As a kid growing up in the South I was routinely trotted off to sermons and Sunday school at the Baptist and Nazarene churches favored by my kin. The pastors were always admonishing their flocks to develop “a personal relationship with Jesus Christ.” I never quite figured out how to cultivate such a rapport, and by the time I got to college it was clear that the art world was to become my chosen church — and artists, not Jesus, the participants in my most enduring and intimate relationships.
Through the years I’ve had terrible crushes on John Singer Sargent paintings [ See Speer’s recent column, “My Art Crush on Lady Agnew of Lochnaw"—Ed. ] that grew into lifelong love affairs. I’ve fallen for, broken up with, and reconciled with Mondrian, Brancusi, Joan Mitchell, Dan Flavin and Ryan McGinley without ever having met them. I’m not alone in this. Most of us who live and breathe the visual arts have attended at least one exhibition that made us cry and many more that made us passionately angry. Forging a personal relationship with artists and artworks we love, and love to hate, is part of what makes this way of life so rewarding. This is why our current craze for “art selfies” is so unnerving to me.

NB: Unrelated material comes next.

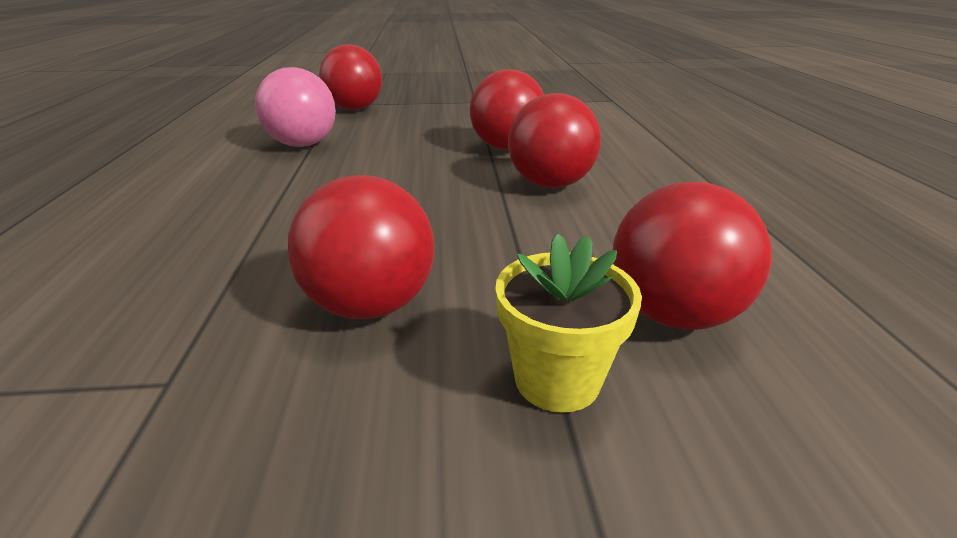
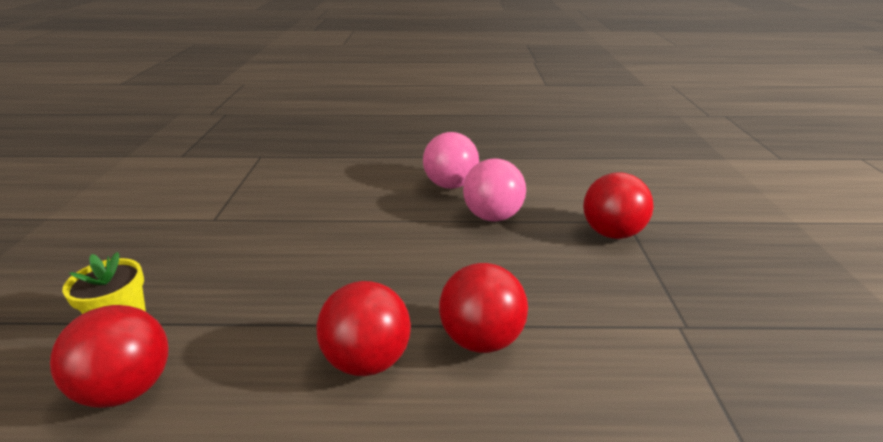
camera: 95 degrees right, 0 degrees up
red ball [288,175,435,319] -> none
none -> pink ball [423,132,479,189]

At well-attended museum or gallery openings these days, it’s damn-near impossible to take a decent photograph of the works exhibited, what with the panoply of rabid selfie-shooters crowding around, vying for the most face-flattering angles. On one hand, it’s hard to find fault with this. After all, isn’t art supposed to provoke reactions, to move viewers to personal involvement and action? What could be more personal than commemorating an aesthetic moment by framing oneself photographically in a direct physical relationship vis-a-vis the art object? And what could be more democratic than digitally disseminating the image and exposing the artist’s work to exponentially more people, many of whom might go on to explore the artist’s output more thoroughly?
But, people being people, that’s often not the motivation or the outcome. Frequently it’s just about preening, boasting, and hoping to arouse envy: “Look at the glamorous cultural event I dropped in on before a night of clubbing with my posse!” For selfie addicts, artworks are often no more than tools for the creation of visual puns, such as the well-worn illusion of balancing the boulder in Michael Heizer’s “Levitated Mass” at LACMA on one’s index finger. Sometimes the punnery is lewder — witness the cottage industry in vulgar humor that sprang up around Kara Walker’s “A Subtlety,” aka “Sugar Sphinx,” in 2014.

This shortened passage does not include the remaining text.